You have a very clear presentation style. Also, your chalkboard writing is very clean and legible. That’s rare in math instruction. I will continue to enjoy your presentations.

Very nice! To find one solution might be easy, but proving this is the only solution is another game. Great job Coach!
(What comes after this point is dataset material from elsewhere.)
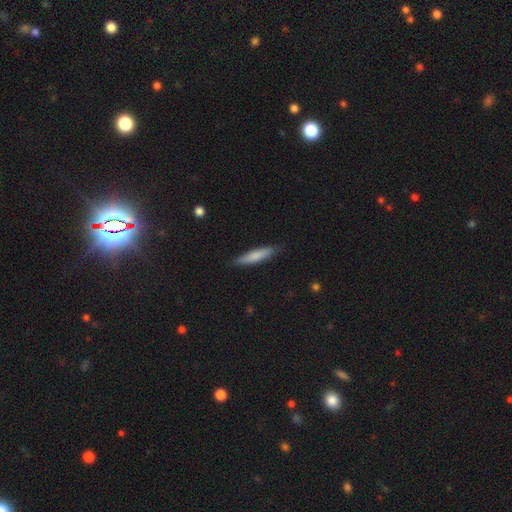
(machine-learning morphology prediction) smooth_or_featured: smooth (p=0.77) [alt: featured or disk p=0.18]
how_rounded: cigar-shaped (p=0.86) [alt: in between p=0.13]
merging: none (p=0.86) [alt: minor disturbance p=0.11]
ATTEMPT: At about 5:40 is where my solution diverges from yours. I recognized the form of the equation a^2 - ab + b^2 - a - b + 1 = 0 as the equation of some conic section. I remember how to rotate conic sections, replace a with tcos(theta) - usin(theta) and b with tsin(theta) + ucos(theta). I selected theta = 45 degrees and scaled everything by sqrt(2) so the substitution would become a = t + u, b = t - u Substituting and simplifying leads to: t^2 + 3u^2 - 2t + 1 = 0 (t-1)^2 + 3u^2 = 0 The only way this works is if t = 1 and u = 0. Otherwise the left hand side will be bigger than 0. t = 1 and u = 0 means a = 1 and b = 1. thus, 1 = 2^x and 1 = 3^x. Clearly x = 0 is the only possible solution.
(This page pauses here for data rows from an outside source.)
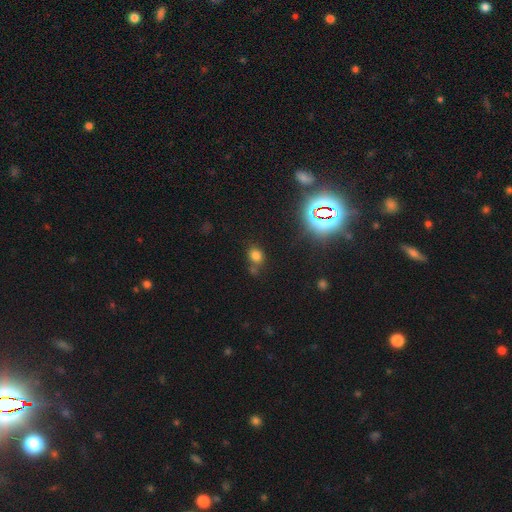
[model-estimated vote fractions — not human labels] This appears to be a smooth galaxy with no disk features (69%) that is round (56%). Merging: none (63%).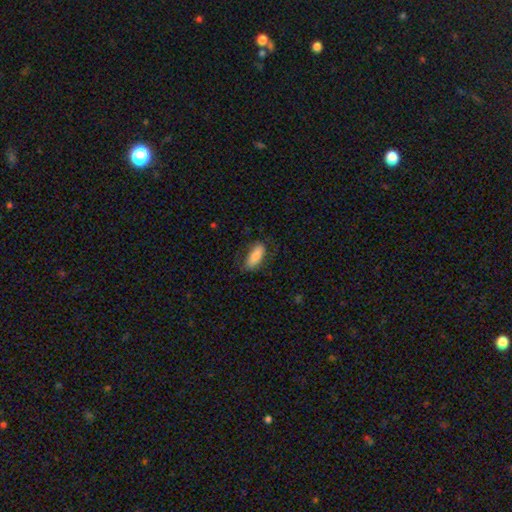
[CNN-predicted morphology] smooth 81%, featured or disk 13%, star or artifact 6%. Down the decision tree: how rounded — in between (77%); merging — none (74%).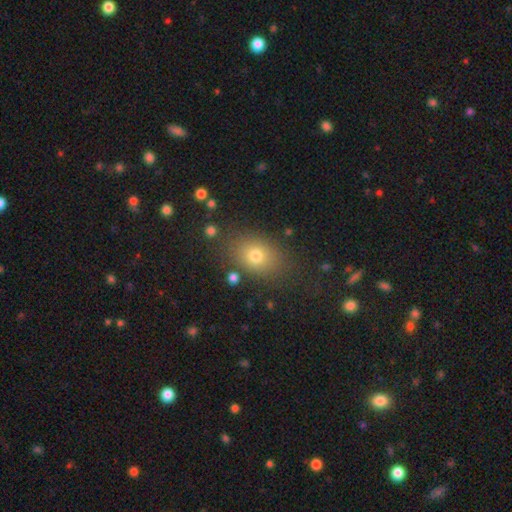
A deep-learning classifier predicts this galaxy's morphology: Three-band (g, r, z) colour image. It shows a smooth galaxy with no disk features (74%) that is in between round and cigar-shaped (67%). Merging: none (80%).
Love that argument that three positive terms summing to zero means they're all zero.

I solved this in a "brutal" way using complex numbers)) Starting with the equation at (5:14) a² - (b+1)a + (b²-b+1) = 0 and solving it we come to a=½(b+1 ±i√(3)(b-1)) Since a in left side is a real number then the imaginary part in the right side must be equal to zero. So b=1 and a=1.
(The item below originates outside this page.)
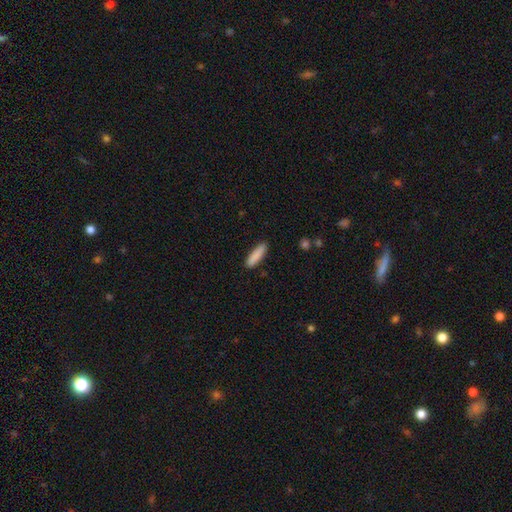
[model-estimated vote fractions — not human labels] Overall: smooth (87%). How rounded: cigar-shaped (73%). Merging: none (89%).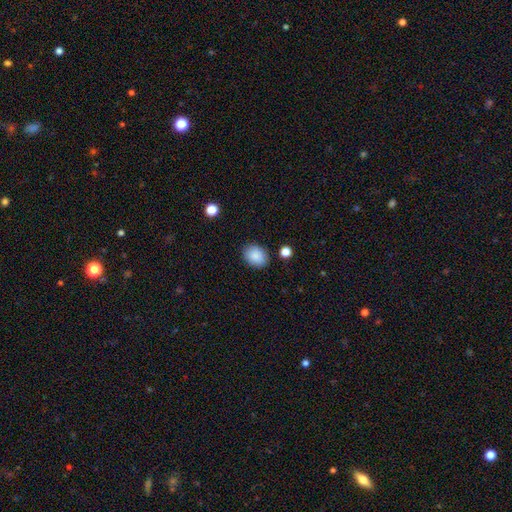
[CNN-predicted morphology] smooth_or_featured: smooth (p=0.87) [alt: star or artifact p=0.08]
how_rounded: in between (p=0.63) [alt: round p=0.36]
merging: none (p=0.86) [alt: minor disturbance p=0.10]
This is very nice :) I used a similar strategy, but instead used the quadratic formula to write a in terms of b. This produces a negative determinant for all cases except b = 1, meaning that the only way we get a real solution is if b = 1 and hence x = 0.

Wonderful. You must be the coolest maths presenter on KZbin!

I really enjoyed the way you solve math problems. You’re simply one of the best math teachers I have ever seen. Keep up the good work.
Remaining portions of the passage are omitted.